Last month, the State’s Attorney’s Office announced it was dropping its case against Roberto Almodovar and William Negron, who served more than 20 years in prison on a murder conviction that hinged on testimony of a witness who later recanted and said Guevara had steered him to identify Almodovar and Negron as the killers in a 1994 double-murder.

Guevara declined to even answer written questions from Almodovar and Negron’s lawyers, again asserting his Fifth Amendment rights.

Guevara’s habit of keeping silent while under oath, and refusing to even answer questions by affidavit, began not long after federal prosecutors in 2008 charged former CPD Cmdr. Jon Burge with perjury and obstruction of justice after Burge denied having knowledge of the torture of suspects on Chicago’s South Side in hundreds of cases handled by his “midnight crew” of detectives.
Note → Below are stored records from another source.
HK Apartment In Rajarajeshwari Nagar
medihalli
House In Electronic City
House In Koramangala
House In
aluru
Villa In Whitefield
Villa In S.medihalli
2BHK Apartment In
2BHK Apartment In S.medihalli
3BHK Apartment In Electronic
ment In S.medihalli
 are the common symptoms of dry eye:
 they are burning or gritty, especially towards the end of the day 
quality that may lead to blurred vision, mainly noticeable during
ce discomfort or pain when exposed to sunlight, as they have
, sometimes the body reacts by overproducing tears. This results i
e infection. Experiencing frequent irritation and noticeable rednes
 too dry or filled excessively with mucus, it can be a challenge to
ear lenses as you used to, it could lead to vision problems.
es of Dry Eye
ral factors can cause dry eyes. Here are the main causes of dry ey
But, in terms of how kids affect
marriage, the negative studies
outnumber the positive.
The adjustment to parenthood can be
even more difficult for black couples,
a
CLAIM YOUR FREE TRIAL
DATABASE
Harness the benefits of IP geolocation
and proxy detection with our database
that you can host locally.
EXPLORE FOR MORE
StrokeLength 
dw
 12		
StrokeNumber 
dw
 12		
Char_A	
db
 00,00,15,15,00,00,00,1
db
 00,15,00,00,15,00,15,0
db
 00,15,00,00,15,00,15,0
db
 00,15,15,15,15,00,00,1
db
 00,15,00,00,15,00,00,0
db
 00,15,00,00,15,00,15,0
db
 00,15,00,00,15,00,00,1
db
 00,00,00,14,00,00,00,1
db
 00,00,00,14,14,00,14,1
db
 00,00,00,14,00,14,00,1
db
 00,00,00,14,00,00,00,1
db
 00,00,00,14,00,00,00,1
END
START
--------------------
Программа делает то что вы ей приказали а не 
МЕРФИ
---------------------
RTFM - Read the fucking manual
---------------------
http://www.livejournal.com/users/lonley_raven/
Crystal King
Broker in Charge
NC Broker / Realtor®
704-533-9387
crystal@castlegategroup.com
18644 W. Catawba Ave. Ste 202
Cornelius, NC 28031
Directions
Burge never faced any criminal charges for allegations suspects were beaten, suffocated or shocked with electrical wires during interrogations under his watch at Area 2, but nearly 10 years after he was fired by CPD, he wound up with a 4 1/2 –year sentence for lying in his responses to written questions in a civil lawsuit by torture victim Madison Hobley.

Guevara’s attorneys have likely learned a lesson from Burge, said Jeff Cramer, the former federal prosecutor who brought the charges against Burge.

“This guy is now in a situation where you have two choices: you tell the truth, and the complete truth, or you lie and you try to avoid going to jail for perjury,” said Cramer, now managing director of the global investigations firm Berkeley Research Group.

“If everyone does what’s in their best interest, there is a possibility we will learn what really happened.”

An agreement of immunity means that prosecutors cannot use whatever Guevara says on the stand to bring criminal charges against him later, and indeed, since Guevara retired from CPD in 2005, too much time has probably passed to charge him for any crimes related to misconduct while he was a detective, said John Marshall Law School professor Hugh Mundy.

Typically, prosecutors will only cut such deals when they are hoping to get information about other criminals or a larger conspiracy.

“Clearly, they are interested in his testimony, and that’s what an offer of immunity is supposed to get you,” Mundy said. “I think if he’s offered immunity, chances are, he’ll testify.”

Foxx won the State’s Attorney race last year after pledging to reform the prosecutor’s office, and a spokesman earlier this year said convictions tied to questionable evidence obtained by Guevara are being reviewed by the Conviction Integrity Unit.

But prosecutors maintain that putting Guevara on the stand is about upholding the convictions of Solache and DeLeon-Reyes, who are accused of stabbing Mariano and Jacinta Soto to death in a plot to steal the couple’s infant child.

Jennifer Bonjean, who represented Almodovar on his appeal, has tried to get Guevara to testify since 2009, but she has muted her expectations for what he might say. If Guevara continues to hide behind the Fifth Amendment, prosecutors won’t be allowed to use his testimony during their confessions from his 2000 murder trial to try and keep Solache and Reyes from winning a new trial, Bonjean said.

“We have been trying to figure out the strategy here. He’s not going to go up and admit to beating those men. I can’t believe that’s what’s going to happen,” she said. “He could say a bunch of ‘I don’t knows’ or ‘I don’t remembers’ (in response to questions) … and then the judge would have to decide what to do with that.”

Russell Ainsworth, lawyer for Negron, said there are numerous other attorneys working on wrongful conviction cases or civil lawsuits involving Guevara, and he expects the courtroom will be full on May 25, the earliest date prosecutors offered for Guevara to testify.

“If detective Guevara shows up in a Cook County court to testify, I think you’re going to get a crowd,” he said.